PAGE EXCERPT section start

GRO-alpha is an important inflammatory mediator found in higher concentrations in gingival crevicular fluid from inflamed periodontal sites, where it stimulates neutrophil chemotaxis, and its secretion can be inhibited by compounds like A-type proanthocyanins AC-PACs, Epigallocatechin-3-gallate (EGCG) and LL-37, which prevent immune cell activation [104]. Even though in periodontal disease GRO-β is not a central element, in patients with ET, intracellular flow cytometry revealed that monocytes, particularly the proinflammatory CD56+/CD14+ subset, were the predominant producers of GRO-alpha, with significantly elevated levels correlating with an increased risk of disease transformation to MF, confirmed in an extended cohort [105,106,107].
IL-23 is crucial in the pathogenesis of periodontal disease, evidenced by its increase expression in gingival tissue samples from patients with chronic and aggressive periodontitis compared to healthy controls, correlating with inflammatory infiltrate intensity and clinical parameters such as probing depth and clinical attachment loss, highlighting its involvement in promoting Th17 cell responses that exacerbate tissue damage and inflammation during disease progression [108]. Moreover, IL-1β stimulates the production of IL-23 p19 in human periodontal ligament fibroblasts (hPDLFs) through NF-κB and MAPK-dependent pathways, suggesting that targeting this interaction could provide therapeutic benefits in managing Th17-driven inflammatory diseases such as periodontitis [109]. Plasma levels of IL-23 were significantly higher in patients with MPN compared to controls. Specifically, there was a significant difference in IL-23 levels between patients affected by PV and the control group [37]. Furthermore, the importance of this cytokine in periodontal disease is indicated by the fact that IL-23 not only enhances cell proliferation in oral cancer cells but also plays a critical role in modulating NF-kB activity, leading to tumor growth and survival in oral squamous cell carcinoma. However, there is no evidence that this could lead to a higher incidence of oral cancers in PV or other MPN [110].
Eotaxin-1 is categorized as a pro-inflammatory cytokine, which can contribute to the inflammatory microenvironment that often accompanies cancer, including OSCC, being involved in the recruitment of inflammatory cells, such as eosinophils, may play a role in both promoting and regulating tumor progression [111]. Eotaxin-1 is associated with prolonged inflammation in periodontitis, with levels that can be influenced by the A variant of interferon gamma inducible protein 16 (IFI16) [112]. Also they are elevated in PV and TE [12].

PAGE EXCERPT section end
RECORDS section start

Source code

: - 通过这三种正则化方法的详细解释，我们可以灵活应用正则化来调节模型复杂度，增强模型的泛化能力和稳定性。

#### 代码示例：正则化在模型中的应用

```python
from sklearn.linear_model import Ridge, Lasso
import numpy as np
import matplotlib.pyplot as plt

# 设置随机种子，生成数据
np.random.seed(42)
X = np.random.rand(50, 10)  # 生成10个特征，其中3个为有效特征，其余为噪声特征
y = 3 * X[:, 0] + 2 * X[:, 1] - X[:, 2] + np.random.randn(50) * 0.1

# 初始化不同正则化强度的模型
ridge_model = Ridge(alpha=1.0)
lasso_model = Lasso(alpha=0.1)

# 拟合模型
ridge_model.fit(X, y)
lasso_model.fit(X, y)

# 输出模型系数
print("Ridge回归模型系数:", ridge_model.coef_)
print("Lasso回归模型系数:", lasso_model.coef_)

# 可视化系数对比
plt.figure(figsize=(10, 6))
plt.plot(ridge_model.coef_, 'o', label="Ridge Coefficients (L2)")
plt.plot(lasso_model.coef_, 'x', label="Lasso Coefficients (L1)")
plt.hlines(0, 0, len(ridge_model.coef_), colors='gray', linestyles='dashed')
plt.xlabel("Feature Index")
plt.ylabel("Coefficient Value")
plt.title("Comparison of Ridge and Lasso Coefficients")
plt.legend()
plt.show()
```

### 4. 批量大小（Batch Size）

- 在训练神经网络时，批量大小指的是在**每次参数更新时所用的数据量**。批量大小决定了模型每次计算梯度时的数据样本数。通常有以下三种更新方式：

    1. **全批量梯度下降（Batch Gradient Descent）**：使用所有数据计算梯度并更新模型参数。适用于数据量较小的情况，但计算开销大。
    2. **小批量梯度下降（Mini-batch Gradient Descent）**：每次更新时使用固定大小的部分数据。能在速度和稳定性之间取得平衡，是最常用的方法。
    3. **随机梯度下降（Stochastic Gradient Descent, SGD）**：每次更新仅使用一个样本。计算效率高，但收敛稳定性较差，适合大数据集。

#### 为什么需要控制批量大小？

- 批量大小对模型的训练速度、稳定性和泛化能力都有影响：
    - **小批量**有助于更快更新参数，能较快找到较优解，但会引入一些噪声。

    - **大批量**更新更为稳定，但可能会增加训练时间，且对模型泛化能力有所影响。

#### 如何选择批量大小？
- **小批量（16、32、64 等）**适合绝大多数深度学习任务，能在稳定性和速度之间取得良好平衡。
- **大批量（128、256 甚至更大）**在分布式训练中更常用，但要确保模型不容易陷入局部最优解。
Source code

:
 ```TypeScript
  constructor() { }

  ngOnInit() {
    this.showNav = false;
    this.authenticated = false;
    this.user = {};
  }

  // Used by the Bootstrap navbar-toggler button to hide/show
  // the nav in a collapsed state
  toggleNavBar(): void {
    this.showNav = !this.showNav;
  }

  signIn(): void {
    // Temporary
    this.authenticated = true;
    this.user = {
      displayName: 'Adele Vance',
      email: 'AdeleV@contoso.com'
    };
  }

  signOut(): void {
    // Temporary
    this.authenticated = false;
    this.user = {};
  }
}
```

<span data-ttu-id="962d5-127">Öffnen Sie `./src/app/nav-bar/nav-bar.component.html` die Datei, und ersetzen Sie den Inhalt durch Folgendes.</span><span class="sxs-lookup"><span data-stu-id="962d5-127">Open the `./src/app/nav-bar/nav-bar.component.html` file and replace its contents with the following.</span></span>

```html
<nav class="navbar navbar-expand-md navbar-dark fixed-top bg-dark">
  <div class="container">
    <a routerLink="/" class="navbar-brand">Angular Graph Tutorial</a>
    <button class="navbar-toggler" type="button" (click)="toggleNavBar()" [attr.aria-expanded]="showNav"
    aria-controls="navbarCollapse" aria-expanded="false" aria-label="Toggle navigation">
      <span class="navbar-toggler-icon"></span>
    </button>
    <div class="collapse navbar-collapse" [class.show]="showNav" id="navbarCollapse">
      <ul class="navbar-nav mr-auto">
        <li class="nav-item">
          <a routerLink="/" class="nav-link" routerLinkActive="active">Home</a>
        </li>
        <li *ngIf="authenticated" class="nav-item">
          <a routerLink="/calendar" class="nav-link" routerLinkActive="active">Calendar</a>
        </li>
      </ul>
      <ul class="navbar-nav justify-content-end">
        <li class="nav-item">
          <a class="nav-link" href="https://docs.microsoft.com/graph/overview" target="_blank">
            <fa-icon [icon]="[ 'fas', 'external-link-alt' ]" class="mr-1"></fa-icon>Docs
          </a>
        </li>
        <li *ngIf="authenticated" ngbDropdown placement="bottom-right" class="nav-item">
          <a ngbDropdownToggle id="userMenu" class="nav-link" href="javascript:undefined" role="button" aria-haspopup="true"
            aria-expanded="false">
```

RECORDS section end

**PROBLEM**
Update the excerpt on cytokines by rewriting the passage between "Eotaxin-1 is categorized" and "and TE [12].", inclusive, so that "CCL11" stands wherever "Eotaxin-1" occurs. The rows are separate material and have no connection to the excerpt on cytokines.

**ANSWER BOX**
CCL11 is categorized as a pro-inflammatory cytokine, which can contribute to the inflammatory microenvironment that often accompanies cancer, including OSCC, being involved in the recruitment of inflammatory cells, such as eosinophils, may play a role in both promoting and regulating tumor progression [111]. CCL11 is associated with prolonged inflammation in periodontitis, with levels that can be influenced by the A variant of interferon gamma inducible protein 16 (IFI16) [112]. Also they are elevated in PV and TE [12].